### Fragmento del documento
--------------------
Caminando por las montañas de Albania, Kosovo y Montenegro
1. Cuando la voluntad vence al miedo

La furgoneta arrancó y Tirana se hundió en la penumbra. Sus cristales ahumados filtraban, según avanzábamos, una ciudad irreal, lenta, como cuando se va a un funeral. Parecía faltar aire en la calle; los transeúntes se movían como autómatas, igual que hacendosas hormigas acarreando su pan hacia el hormiguero.

            Sin duda el cuadro era fruto de la imaginación; las lunas ahumadas del furgón dibujaban un mundo apagado. La realidad, desde dentro, mostraba una sombra descompuesta, sin vida. Pero, afuera, seguro que todo era distinto.
--------------------
### Entradas de datos
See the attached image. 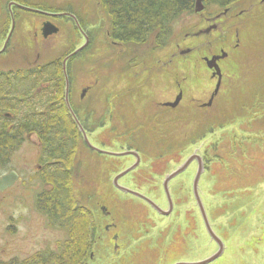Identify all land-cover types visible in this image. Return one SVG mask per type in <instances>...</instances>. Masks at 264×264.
<instances>
[{
  "label": "rangeland",
  "instance_id": "1",
  "mask_svg": "<svg viewBox=\"0 0 264 264\" xmlns=\"http://www.w3.org/2000/svg\"><path fill=\"white\" fill-rule=\"evenodd\" d=\"M15 1L74 12L84 19L86 27L96 30L80 56L85 59L78 63L76 74L78 85L90 84L94 89L85 101L87 111L76 109V113L93 146L112 153H139V167L119 184L151 197L168 210L163 188L166 175L189 157L199 155L205 163L199 181L201 200L211 227L225 245L224 254L211 264H264V0H239L227 16L218 8L187 15L171 42L160 49L152 42L114 44L100 0ZM8 2L0 0V23L4 15L9 17ZM15 14L20 27L13 41L18 44L11 57L0 55L4 68L42 63L48 58L61 61L60 55L69 46L70 22L59 19L60 35L49 41L39 37L36 42L29 24L38 17L20 11ZM208 18L222 19L218 23L221 27L209 24ZM211 26L216 28L210 33L195 35ZM5 27L0 48L9 28ZM236 43L239 47L234 50ZM188 49L191 51L181 54ZM221 49L234 51L232 63L226 65L229 78L224 93L211 107L203 106L209 102L214 85L203 59L220 55ZM182 91L181 106L175 110L160 106ZM79 92L80 87L76 103ZM119 97L131 103L116 111L120 117L110 120L109 104ZM86 113L91 116L85 118ZM34 141H26L12 156L7 172L17 171L19 180L0 193L1 261L26 258L62 238L35 208L38 193L50 186L38 181L41 149ZM135 162L131 155L100 154L90 149L84 138L79 139L74 193L93 213L97 228L95 257L92 261L87 257L86 264H175L215 254L218 245L207 233L193 194L198 163L194 161L170 181L174 207L165 217L114 186V178ZM102 206L111 212L110 217L103 216ZM112 223L114 229L105 233V226ZM114 234L119 235L117 253L110 236Z\"/></svg>",
  "mask_w": 264,
  "mask_h": 264
},
{
  "label": "trees",
  "instance_id": "2",
  "mask_svg": "<svg viewBox=\"0 0 264 264\" xmlns=\"http://www.w3.org/2000/svg\"><path fill=\"white\" fill-rule=\"evenodd\" d=\"M196 1L100 0L99 4L108 16L111 40L125 45L152 42L154 48L160 49L171 42L180 21L195 13ZM202 1L206 10L218 8L224 11L230 10L239 0ZM82 26L92 43L96 30L86 27L85 22ZM47 66L54 68L48 70L43 66L35 71L0 74V176L7 172L12 156L27 141L26 134L35 132L41 142L42 168L38 181L50 186L38 193L35 208L52 229L62 234V238L31 256L15 257L6 262L0 260V264H84L83 260L93 251L95 244L94 215L80 204L73 187L74 160L83 134L63 100L54 110L49 104L53 94L32 95L39 83H63L61 62L54 61ZM61 87L60 99L64 94L63 85ZM27 98L29 101H25ZM11 99L16 100L17 105L8 103ZM56 111L65 118H56L55 114L50 116ZM6 112H12L13 116L6 115Z\"/></svg>",
  "mask_w": 264,
  "mask_h": 264
},
{
  "label": "flooded vegetation",
  "instance_id": "3",
  "mask_svg": "<svg viewBox=\"0 0 264 264\" xmlns=\"http://www.w3.org/2000/svg\"><path fill=\"white\" fill-rule=\"evenodd\" d=\"M31 4L32 5H28V4H25L24 2H18L15 0H9V2L7 3V13L9 14V17L4 15L3 22L0 23V35L3 33L4 28H6L5 26H7L9 28H8V32H6L5 41L0 48V55L1 56H8V55L12 54V50H14L17 47L18 43H15V41H13V38H15V36L16 37L19 36L20 18L16 17L15 13H17V12L19 13V11L22 14L23 13L24 14H31L32 13L38 17V20L33 21V22H31V24H29V26L32 27V29L29 31V33L34 37L36 42H38L37 39L39 37H42L45 41H49L51 39L53 40L55 37L60 35V33L62 32V27H61V25H59V22H60L59 19H61V18L67 19L70 22V24H69V26H70L69 38L70 39L68 41L69 46L66 48V51L60 55L62 57V60L60 62H61V69H62L64 81H63V83L58 82V81H49V82L39 83V86L36 87V89L34 90L32 95L34 96L36 93H43V92L51 93L53 95H51L52 97L50 98L49 104L52 107V109L57 110L60 100H63V103L65 104L66 108L69 110L72 118H74V117H73V114L71 113V111L69 109V106L72 109L74 115L77 117L76 109L79 112L81 110L84 112L87 111L85 101L89 95V92L92 89H94L93 85L88 84V85L84 86L82 83L79 85L76 83V74H78V72H77L78 71V63L85 59V57H80V56H81L82 52H84L86 49H88L86 47L89 46L91 43L90 36L85 31V29H83V26H82L84 19L81 16H78L74 12L45 10L43 8L35 7L36 4H34V3H31ZM226 10H227V12L224 14V16H227L229 11H230L229 9H226ZM239 17H241V16H239ZM40 19H43V20L41 21ZM213 19L214 18H208V23L209 24H217L218 26L221 27V24L219 25L218 23L219 22L222 23V19H220V18L215 19V21H213ZM30 21H32V20L30 19ZM36 23L39 24V26H36ZM49 24L53 25L54 27H57L58 31H57V33H54V34H51V35H48L45 37L44 32H43V28L45 27V25H49ZM2 27H4V28L2 29ZM71 32L73 34H71ZM238 33H237V35L239 36ZM17 34H18V36H17ZM22 35H23V37H25L24 31H22ZM71 38H73V39H71ZM86 39L88 40L87 46L85 48H83L82 50H79L81 47H83L85 45ZM79 40H81L82 43L80 45H77L76 43ZM114 44H117V43L114 42ZM74 47H75V49L70 51ZM238 47H239V43H236L234 50H237ZM77 50H79V52L74 54V52H76ZM222 51L226 52L225 49H221L220 55H221ZM67 52H69V53H67ZM232 52H234V51L232 50ZM232 52H226L228 54V56L226 58L218 61V65H219L220 70H221V85H220V89L218 91V94L214 97V99L212 101V104L221 94L224 93V87L226 86V79L229 78L228 76H226V67H227L226 65L229 62L232 63L231 62ZM9 57H11V55ZM61 57H59V58H61ZM212 57H213V55L210 56V58L209 57H207V58L211 59ZM54 60H56V59H53V58L49 59L48 58L46 62H42V63L34 62V63L29 64L28 66L15 65V66H13V67L11 66L9 68H4V66L2 65V62H1L0 63V74L1 75H4V74L5 75H8V74L12 75V74L18 72L19 70L35 71L38 68H42L43 66L47 67V69L50 70L52 67L54 68V66L49 67V66H47V64L54 62ZM64 64H65V67H64ZM207 72L209 73V75L212 79V82L214 83L212 93L210 94V98H209V100H210L211 96L213 95V93L215 91V88H216V85H217V82L219 79H218V76H214V70H210L207 68ZM66 76L68 78V82L66 80ZM62 85H63V89H64V94H63V98L60 99L59 94L61 92V88H62L61 86ZM79 87H80L79 102L76 103L75 95H76V92H77ZM184 94H185L184 91H182L183 100L185 97ZM11 100L12 101L8 102V103H13V105H17L16 100H13V99H11ZM66 100H68L69 106H68ZM175 100L176 99L174 97L173 101L163 102L160 104V106H164V107L171 108V109L175 110V108H178L179 106H181L183 100L180 101L178 106L174 107V108L165 105L166 103H174ZM25 101H29V99L27 98ZM128 103H131V102H126V98H120V97L119 98H112V101L109 104V110H110L109 119L113 120V117H115L116 115L119 116L120 113H116V111H119V109H123L125 107V105ZM211 105L209 107H211ZM53 114H55L56 118H63L64 117V114L59 115L58 111H56V113L51 112L50 116H52ZM92 114L94 115V112H92ZM6 115L11 117V116H13V113L12 112H6ZM88 116H91V113H86L85 118H87ZM32 138L36 139V141H34V142H36L37 146L40 148L41 142L39 141L37 134L35 132H31V133L26 134L27 141H32ZM38 167H39L38 171L40 172L41 168H42L41 164ZM10 171H15V170H10ZM10 171H8L7 173H9ZM15 172L19 176V173L17 171H15ZM7 173H5V174H7ZM5 174H3V175H5ZM3 175H1V176H3ZM18 180H19V177H18L17 181ZM48 185H49V183H45V186L48 187ZM11 187H9V188H11ZM9 188H6L3 191H0V193H4ZM146 197H148V196H146ZM148 198L153 201V199L151 197H148ZM166 199H167V196H166ZM142 201H144V200H142ZM167 202H168V200H167ZM145 203L149 207H151L147 202H145ZM173 207H174V205H173ZM168 208H169V205H168ZM101 212L103 213L104 217H106V218L110 217L111 212L107 211L104 206L101 207ZM172 212H173V210H172ZM172 212H171V214H172ZM170 215H168V216H170ZM165 217H167V216H165ZM114 227H115V224H113V223H112V225L105 226V228H104L105 233L110 234V231L112 229H114ZM110 236H111L112 241L114 242V246H113L114 253H117L120 249V246L118 244L119 235L114 234V235H110ZM94 257H95L94 251H90L89 256H88L89 260H91V261L94 260ZM83 263L86 264V260H83Z\"/></svg>",
  "mask_w": 264,
  "mask_h": 264
},
{
  "label": "water",
  "instance_id": "4",
  "mask_svg": "<svg viewBox=\"0 0 264 264\" xmlns=\"http://www.w3.org/2000/svg\"><path fill=\"white\" fill-rule=\"evenodd\" d=\"M204 9H205V6L203 5V1L202 0H197L196 1V5H195V12L196 13H200ZM226 12H227V10H225L223 12V14H225ZM215 28H216V26H211L210 28H207L204 31H200L199 33H197L195 35L198 36L200 34H208V33H210V31L212 29H215ZM57 31H58V28L54 27L51 24L45 25V27L43 28V32H44V36L45 37L48 36V35L57 33ZM87 44H88V40L86 39L85 45L83 47H81L79 50H82L83 48H85L87 46ZM79 50L74 52V54L79 52ZM189 51H191V49H188L187 51H182L181 54L188 53ZM227 56H228V54L226 52L222 51L221 55L213 56L211 59H209L207 57H205L203 59L205 61V64H206L207 68L210 69V70H214V76H218V79H219L218 82H217L215 91H214L213 95L211 96V99L209 100V102L207 104H204L203 106H210L212 104V101H213L214 97L218 94V91H219L220 85H221V70H220V67L218 65V61L226 58ZM64 67H65V64H64ZM66 80L68 82L67 76H66ZM181 98H182V93H180L178 95V97L176 98L174 103H166L165 105L166 106H170L172 108L177 107L178 104L180 103ZM66 102H67V104L69 106L68 100H66ZM69 109H70L71 113L73 114V117H74V119H75V121H76V123H77V125L79 127V130L83 134V138H84L85 143L87 144V146L90 149H92V150H94V151H96V152H98L100 154L109 155V156L121 157V156H126V155H132V156H134L136 158L135 165H133L130 168L126 169L125 171L121 172L120 174H118L114 178V181H113L114 186L118 190L123 192V193L131 194V195H133V196H135V197H137L139 199L144 200L145 202H147L160 215L168 216V215L171 214V212L173 210V200H172V197H171V194H170V190H169L170 181L172 179L178 177L182 173H184L188 169V167L194 161H196L198 163V168H197V172H196L195 178L193 180V194H194V198L196 200V203L198 205L199 211L201 213V216H202L205 228L207 230V233L209 234L211 239L218 245V250H217V252L215 254H213L212 256H210V257H208L206 259H203V260L194 261V262L183 261V262H177L175 264H211V263L216 261L218 258H220L224 254L225 245H224L223 241L221 240V238H219V236H217V234L214 232L213 228L211 227V224L209 222L207 213L205 211V207L203 205V202L201 200V196H200V193H199V181H200V178H201V176H202V174L204 173V170H205L204 169V162H203L202 158L199 155L195 154V155L189 157L174 172L166 175L165 180L163 182V188H164L165 194L167 196L169 208H168V210H163L162 208H160V206H158L154 201H152L151 199L146 197L144 194H142V193H140L138 191L126 188V187L121 186L119 184V181H120V179L123 176H125L126 174L130 173L131 171H133L134 169L137 168V166L140 163L139 154L137 152H134V151H127V152H123V153H112V152L101 150V149L93 146L90 143V141H89V139H88V137L86 135V131L83 129V127L80 124V122L78 121L77 117L74 115V113H73L72 109L70 108V106H69ZM18 177L19 176H18V174L15 171H10L9 173L1 176L0 177V191H3L4 189L11 187L17 181Z\"/></svg>",
  "mask_w": 264,
  "mask_h": 264
},
{
  "label": "bare ground",
  "instance_id": "5",
  "mask_svg": "<svg viewBox=\"0 0 264 264\" xmlns=\"http://www.w3.org/2000/svg\"><path fill=\"white\" fill-rule=\"evenodd\" d=\"M126 152H127V151H126ZM134 152H137V151H134ZM137 153H138V152H137ZM138 154H139V153H138ZM126 156H128V155H126ZM131 156H132V155H131ZM121 157H124V156H121ZM133 157H134V156H133ZM139 157H140V155H139ZM134 158H135V157H134ZM135 160H136V158H135ZM135 163H136V162H135ZM140 163H141V158H140ZM140 163H139V165H140ZM139 165L137 166V168L139 167ZM189 167H190V166H189ZM189 167H188V168H189ZM137 168H136V169H137ZM134 170H135V169H134ZM134 170H133V171H134ZM131 172H132V171H131ZM131 172H130V173H131ZM128 174H129V173H128ZM126 175H127V174H126ZM126 175H125V176H126ZM125 176H123V177H125ZM123 177H122V178H123ZM121 186H122V185H121ZM126 188H127V187H126ZM129 189H130V188H129ZM119 191H120V190H119ZM224 252H225V251H224Z\"/></svg>",
  "mask_w": 264,
  "mask_h": 264
}]
</instances>
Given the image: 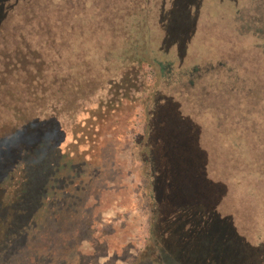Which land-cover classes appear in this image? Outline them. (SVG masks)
Instances as JSON below:
<instances>
[{
	"label": "trees",
	"instance_id": "1",
	"mask_svg": "<svg viewBox=\"0 0 264 264\" xmlns=\"http://www.w3.org/2000/svg\"><path fill=\"white\" fill-rule=\"evenodd\" d=\"M22 1L0 0V48L11 46L7 55L13 53L4 63L0 59V175L18 160L17 149L66 126L96 91L151 55L143 36L135 43L117 41L76 21L74 0H64L65 10L58 9V0H47L51 7L44 12L22 11ZM200 1H174L169 47L185 53L187 41H193L197 54L211 58L212 51L195 38L198 15L194 25L189 15L191 8L199 13ZM205 22L202 36L212 35L209 27L219 32L217 24ZM27 54L38 55L28 75L20 69ZM219 62L218 73L226 67ZM248 65L243 64L239 92L222 98L224 104L212 96L199 102L167 91L139 101L143 126L129 150L146 172L147 199L154 207L149 239L157 264H264V198L258 205L247 200L264 193V68L256 63L247 76ZM232 181L247 202L222 190ZM8 214L3 207L0 221ZM231 241L237 245H228ZM190 243L201 245V262L179 250Z\"/></svg>",
	"mask_w": 264,
	"mask_h": 264
},
{
	"label": "rangeland",
	"instance_id": "2",
	"mask_svg": "<svg viewBox=\"0 0 264 264\" xmlns=\"http://www.w3.org/2000/svg\"><path fill=\"white\" fill-rule=\"evenodd\" d=\"M174 1H73L76 21L90 23L91 31L116 35L117 41L132 38L128 42L135 43L143 36L151 55L96 91L61 131L49 129L17 149L18 160L0 175V216L3 207L9 210L0 221V264H157L158 251L149 239L154 207L147 199L146 172L129 150L143 126L139 101L167 91L172 96L185 92L199 102L212 96L224 104L222 98L235 96L241 88L244 63L249 64L247 76L256 63L264 68V0H201L198 14L191 8V24L199 17L195 38L212 51L211 58L197 54L193 41H187L185 53L169 47L167 26ZM20 3L22 11L44 12L52 2ZM57 4L67 9L64 0ZM29 19L33 22L34 17ZM204 19L205 27L217 24L219 32L209 27L212 35L202 36ZM10 47L0 48L2 63L13 58V53L7 55ZM26 57L20 69L28 75L38 55ZM218 62L226 66L219 73ZM222 190L250 205L264 198L263 193L243 199L234 181ZM231 242L227 244L237 245ZM200 247L190 243L179 250L190 254V261L201 262Z\"/></svg>",
	"mask_w": 264,
	"mask_h": 264
},
{
	"label": "clouds",
	"instance_id": "3",
	"mask_svg": "<svg viewBox=\"0 0 264 264\" xmlns=\"http://www.w3.org/2000/svg\"><path fill=\"white\" fill-rule=\"evenodd\" d=\"M60 146H62V145H58V147H60Z\"/></svg>",
	"mask_w": 264,
	"mask_h": 264
}]
</instances>
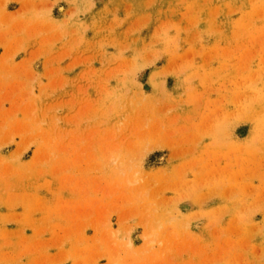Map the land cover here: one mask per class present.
Listing matches in <instances>:
<instances>
[{
  "label": "rangeland",
  "instance_id": "obj_1",
  "mask_svg": "<svg viewBox=\"0 0 264 264\" xmlns=\"http://www.w3.org/2000/svg\"><path fill=\"white\" fill-rule=\"evenodd\" d=\"M0 264H264V0H0Z\"/></svg>",
  "mask_w": 264,
  "mask_h": 264
},
{
  "label": "crops",
  "instance_id": "obj_2",
  "mask_svg": "<svg viewBox=\"0 0 264 264\" xmlns=\"http://www.w3.org/2000/svg\"><path fill=\"white\" fill-rule=\"evenodd\" d=\"M141 245V244H140Z\"/></svg>",
  "mask_w": 264,
  "mask_h": 264
}]
</instances>
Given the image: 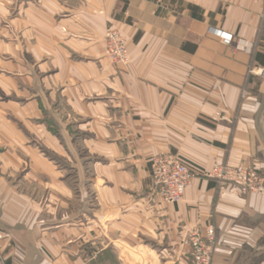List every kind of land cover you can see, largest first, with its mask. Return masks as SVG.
Here are the masks:
<instances>
[{
	"label": "crops",
	"instance_id": "crops-1",
	"mask_svg": "<svg viewBox=\"0 0 264 264\" xmlns=\"http://www.w3.org/2000/svg\"><path fill=\"white\" fill-rule=\"evenodd\" d=\"M2 20L0 264H191L209 225L212 264H264V193L201 177L165 204L149 168L264 175V0H0Z\"/></svg>",
	"mask_w": 264,
	"mask_h": 264
},
{
	"label": "built area",
	"instance_id": "built-area-1",
	"mask_svg": "<svg viewBox=\"0 0 264 264\" xmlns=\"http://www.w3.org/2000/svg\"><path fill=\"white\" fill-rule=\"evenodd\" d=\"M107 55L112 64L127 66L130 62L128 44L124 36L110 29L105 36ZM229 42V40H225ZM250 73L264 78V68L251 69ZM245 93H243V97ZM150 178L154 195L165 204H178L194 179L206 177L217 186H231L241 195L264 193V175L255 168H235L216 164L205 172L172 154H161L149 160ZM191 264H212L216 246V232L211 225L195 229L187 237ZM0 243V258H1Z\"/></svg>",
	"mask_w": 264,
	"mask_h": 264
},
{
	"label": "rangeland",
	"instance_id": "rangeland-1",
	"mask_svg": "<svg viewBox=\"0 0 264 264\" xmlns=\"http://www.w3.org/2000/svg\"><path fill=\"white\" fill-rule=\"evenodd\" d=\"M5 29H6V22H5V20H2V24H1L0 30L2 31V34H4V35H5V33L3 31H5ZM2 40L3 41H6L4 37H2ZM2 43L4 44L5 42H2ZM0 44H1V42H0ZM3 54H5V53L3 52ZM127 254L128 255L126 257V260H127V263L128 264H136L135 261L138 262V263H140V264H147V263L148 264H151L150 263V260L148 259V256L144 255L143 253L140 254L138 252V254L137 253L136 254H133L132 251H128Z\"/></svg>",
	"mask_w": 264,
	"mask_h": 264
}]
</instances>
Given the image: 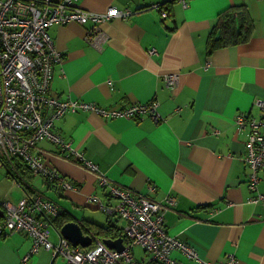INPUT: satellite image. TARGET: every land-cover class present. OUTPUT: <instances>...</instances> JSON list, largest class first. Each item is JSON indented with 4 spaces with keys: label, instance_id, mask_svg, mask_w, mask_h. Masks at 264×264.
Listing matches in <instances>:
<instances>
[{
    "label": "crops",
    "instance_id": "crops-1",
    "mask_svg": "<svg viewBox=\"0 0 264 264\" xmlns=\"http://www.w3.org/2000/svg\"><path fill=\"white\" fill-rule=\"evenodd\" d=\"M78 5L96 13L130 8L133 14L100 24L53 26L64 61L55 68L51 95L107 109L157 107L155 114L134 119L69 112L55 122V131L118 186L161 203L173 197L166 229L202 260L221 263L233 254L239 264H264V205L251 202L248 128L236 123L240 114L258 121L264 115L258 104L264 101V0H79ZM170 74L178 75L177 82H166ZM35 154L78 185L64 190L42 177L38 186L40 175H31L33 189L66 214L64 225L78 222L92 239L87 247L70 244L94 249L102 240L100 227L109 226L126 248L128 222L114 213L116 199L98 186L97 175L50 141L40 142ZM259 175L264 194V170ZM93 196L111 211L89 202ZM99 211L106 217L96 216ZM60 215L49 227L55 246ZM32 246L26 234L1 237L0 264H21ZM132 253L134 264H161L139 245ZM172 258L199 264L178 251ZM30 264L69 262L55 250L41 249Z\"/></svg>",
    "mask_w": 264,
    "mask_h": 264
},
{
    "label": "built area",
    "instance_id": "built-area-1",
    "mask_svg": "<svg viewBox=\"0 0 264 264\" xmlns=\"http://www.w3.org/2000/svg\"><path fill=\"white\" fill-rule=\"evenodd\" d=\"M79 0H0V169L14 170L15 161L27 165L34 175L49 178L64 190L77 189L76 184L47 166L35 154L42 141L54 143L67 158L75 157L92 173L98 176L99 187L116 199L113 207L128 222L125 234L129 244L120 252L98 241L94 249L73 247L60 235L57 246L50 241L49 227L62 209L39 191L27 192V201L13 204L0 198V238L16 233L26 234L33 246L21 264H30L34 254L55 250L63 254L69 264H134L132 248L139 245L161 264H183L172 258L176 251L199 264H212L200 258L189 243L171 236L165 225V213L175 207L169 196L164 203L146 196L133 194L103 175L99 168L78 153L71 143L55 131V122L67 113L94 111L107 118L134 119L147 113L155 114L157 104L131 105L127 108H102L98 104L59 100L51 95L55 68L64 61L52 38L53 26L69 23L85 25L127 18L133 14L130 8L111 7L105 13L85 11ZM186 4V0H184ZM160 6H158V9ZM165 17L166 14L164 13ZM155 53V50H152ZM178 75L165 76L166 82H177ZM263 109L264 101L258 102ZM240 129L248 128L246 162L251 169L250 187L254 192L251 202L264 205V194L259 190L260 175L264 170V115L261 121L240 114L236 118ZM85 159V160H84ZM155 191V187L151 188ZM89 202L100 204V209L111 210L97 196ZM226 264H238L235 255L227 257Z\"/></svg>",
    "mask_w": 264,
    "mask_h": 264
},
{
    "label": "rangeland",
    "instance_id": "rangeland-1",
    "mask_svg": "<svg viewBox=\"0 0 264 264\" xmlns=\"http://www.w3.org/2000/svg\"><path fill=\"white\" fill-rule=\"evenodd\" d=\"M53 169H55V168H53ZM55 170H57V169H55ZM13 172H14L15 176H18L19 173L17 171L13 170ZM10 177H11V175L8 174L6 167H3L0 169V191H2L4 193L3 196H5V199L8 201H11L14 205L15 204H21V203L27 201V191L24 189V187L20 186V184L18 182H16L14 178L12 179ZM41 178H42V176L36 177L34 185H36V183H37V185L39 186V184L41 182ZM97 178H98V176H97ZM67 179L70 180L69 178H67ZM97 182H98V180H97ZM98 185H99V183H98ZM76 187L78 188V185H76ZM102 212L103 211H99V212L95 213V215L101 216V214H102L106 217V215ZM112 217H113V220H119L115 216H112ZM119 224H120V222H119Z\"/></svg>",
    "mask_w": 264,
    "mask_h": 264
},
{
    "label": "water",
    "instance_id": "water-1",
    "mask_svg": "<svg viewBox=\"0 0 264 264\" xmlns=\"http://www.w3.org/2000/svg\"><path fill=\"white\" fill-rule=\"evenodd\" d=\"M2 215V213H0ZM60 235L69 240L73 245L89 246L92 239L84 235V232L78 222H69L60 229ZM104 243L111 249L123 251L125 248L124 239L118 238L116 240H104Z\"/></svg>",
    "mask_w": 264,
    "mask_h": 264
},
{
    "label": "trees",
    "instance_id": "trees-1",
    "mask_svg": "<svg viewBox=\"0 0 264 264\" xmlns=\"http://www.w3.org/2000/svg\"><path fill=\"white\" fill-rule=\"evenodd\" d=\"M224 45H227V44H224ZM14 170L19 173L18 176H15L13 170L10 169V168L7 169L8 174L11 175V177H15V179L17 180V182L22 187H24V189L27 192H34L33 191V186L30 184L33 175H32V171L29 169V167L27 165L23 164L21 161L16 160L15 161ZM25 181H26V183L28 182L29 184H26ZM61 214L62 215H60L56 219V223L58 224V227H62L64 225V223L66 221H68L67 218H66V214H64V213H61ZM100 228H101L100 229L101 232L99 233V235H101L102 240L104 238H108V237H112L111 239H113V240L116 238V236L114 234L113 235L111 234L112 231L110 230V227L109 226L108 227H100ZM108 239L110 240V238H108Z\"/></svg>",
    "mask_w": 264,
    "mask_h": 264
},
{
    "label": "bare ground",
    "instance_id": "bare-ground-1",
    "mask_svg": "<svg viewBox=\"0 0 264 264\" xmlns=\"http://www.w3.org/2000/svg\"><path fill=\"white\" fill-rule=\"evenodd\" d=\"M77 6H79L78 3H77ZM79 7H80V6H79ZM80 8H81V7H80ZM54 44H55V42H54ZM5 167H6V166H5ZM6 168L9 169L8 166H7ZM226 263H227V261L225 260L224 262H221V263H214V262H213L212 264H226ZM238 264H239V262H238Z\"/></svg>",
    "mask_w": 264,
    "mask_h": 264
},
{
    "label": "flooded vegetation",
    "instance_id": "flooded-vegetation-1",
    "mask_svg": "<svg viewBox=\"0 0 264 264\" xmlns=\"http://www.w3.org/2000/svg\"><path fill=\"white\" fill-rule=\"evenodd\" d=\"M108 211H111V210H108Z\"/></svg>",
    "mask_w": 264,
    "mask_h": 264
}]
</instances>
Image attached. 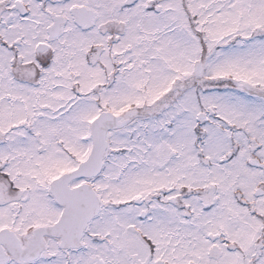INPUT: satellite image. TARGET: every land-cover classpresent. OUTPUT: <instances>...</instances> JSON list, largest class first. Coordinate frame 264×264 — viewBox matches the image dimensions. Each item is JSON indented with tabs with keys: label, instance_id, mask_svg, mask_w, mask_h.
Here are the masks:
<instances>
[{
	"label": "snow or ice",
	"instance_id": "1",
	"mask_svg": "<svg viewBox=\"0 0 264 264\" xmlns=\"http://www.w3.org/2000/svg\"><path fill=\"white\" fill-rule=\"evenodd\" d=\"M0 264H264V0H0Z\"/></svg>",
	"mask_w": 264,
	"mask_h": 264
}]
</instances>
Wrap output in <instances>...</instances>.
--------------------
### Instrucciones
Prosigue el relato del viaje por las montañas de Albania, Kosovo y Montenegro a partir de su última frase. Las entradas proceden de una fuente distinta.

### Resultado del ejercicio
             A esa hora, las nueve de la mañana, Tirana se asemejaba más a un tiovivo girando en la feria del capitalismo que a cualquier otra cosa. La que fuera el paradigma del marxismo más radical y resistente de Europa, bullía, ya, como un gigantesco e hirviente caldero desplegando su fuerza de acción y rugidos. Cláxones por todas partes y estallidos de ruido como si estuviésemos en medio de una tormenta. Aceras atestadas de gente caminando deprisa; atascos interminables y lío en los semáforos; grúas sembradas como árboles muertos rompiendo el techo del cielo; cientos de edificios en construcción; rascacielos recién estrenados…

            Era evidente que los señores del dinero habían conquistado a la indómita Albania.

            Cuando apenas llevábamos un cuarto de hora de camino, descubrí sorprendido que había olvidado el móvil en la sala de recepción del hotel Capital. Al comentarlo con David, el guía, este me propuso volver a buscarlo, pero yo le dije que prefería prolongar lo que había practicado con acierto en verano: la restricción de su uso.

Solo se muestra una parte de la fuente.